Sämmtliche genannte Personen wanderten vor vielen Jahren von Pente, Kirchspiel Bramsche, Hannover (ob diese Ortsnamen wohl die richtigen sind? Die Erblasserin war durchaus nicht sattelfest, was Namen anbetrifft) nach Amerika aus und siedelten sich im Staate Pennsylvania, in Pittsburg oder dessen Umgegend an. Die Erbschaft verfällt drei Jahre nach dem Tode der Erblasserin an sichere reformirte und katholische Stifte in der Nähe von Haarlem. Im Interesse der Erben liegt es darum, sich sobald wie möglich an mich zu wenden.
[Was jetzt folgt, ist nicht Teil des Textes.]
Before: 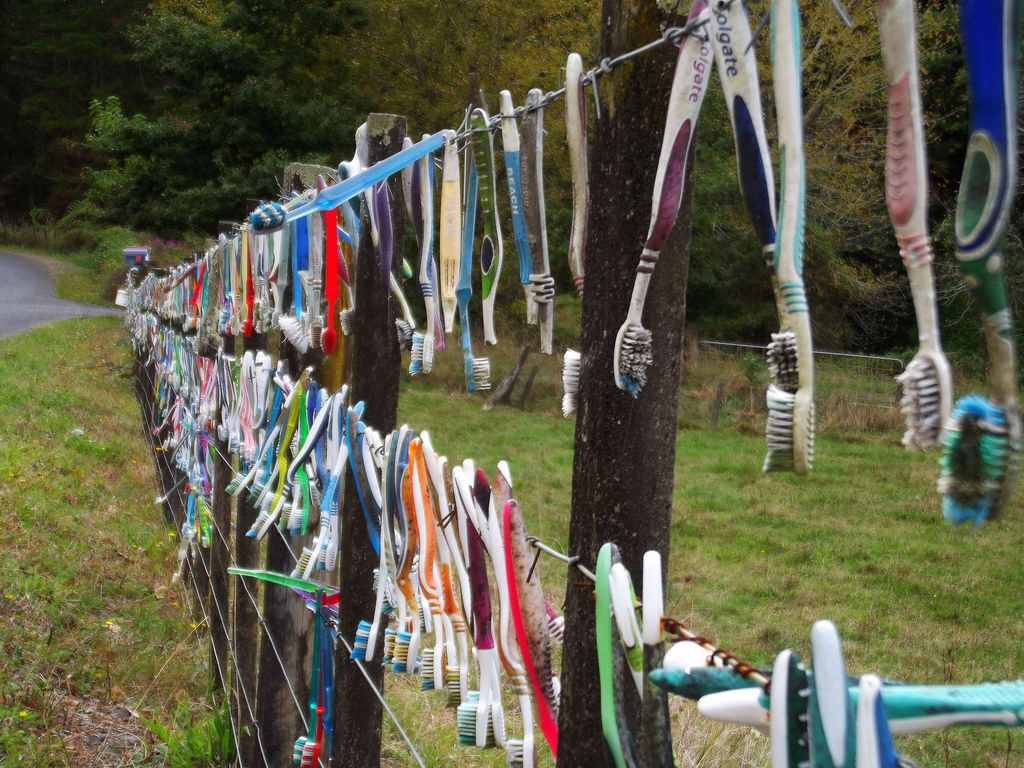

Durch die Erblasserin testamentarisch verpflichtet, genannte Erben aufzurufen, weiß ich für diesen Zweck kein Medium, das bessere Dienste leisten könnte, als die ‚Gartenlaube‘, selbst die verbreitetsten deutsch-amerikanischen Zeitungen nicht ausgenommen. Die ‚Gartenlaube‘, wie mir aus eigener Erfahrung bekannt, wird nicht nur in den bevölkerten Städten Amerikas gelesen, sondern findet ihren Weg in die einsamste Blockhütte des Westens, wo nur immer die deutsche Zunge klingt. Darf ich darum auf Berücksichtigung hoffen?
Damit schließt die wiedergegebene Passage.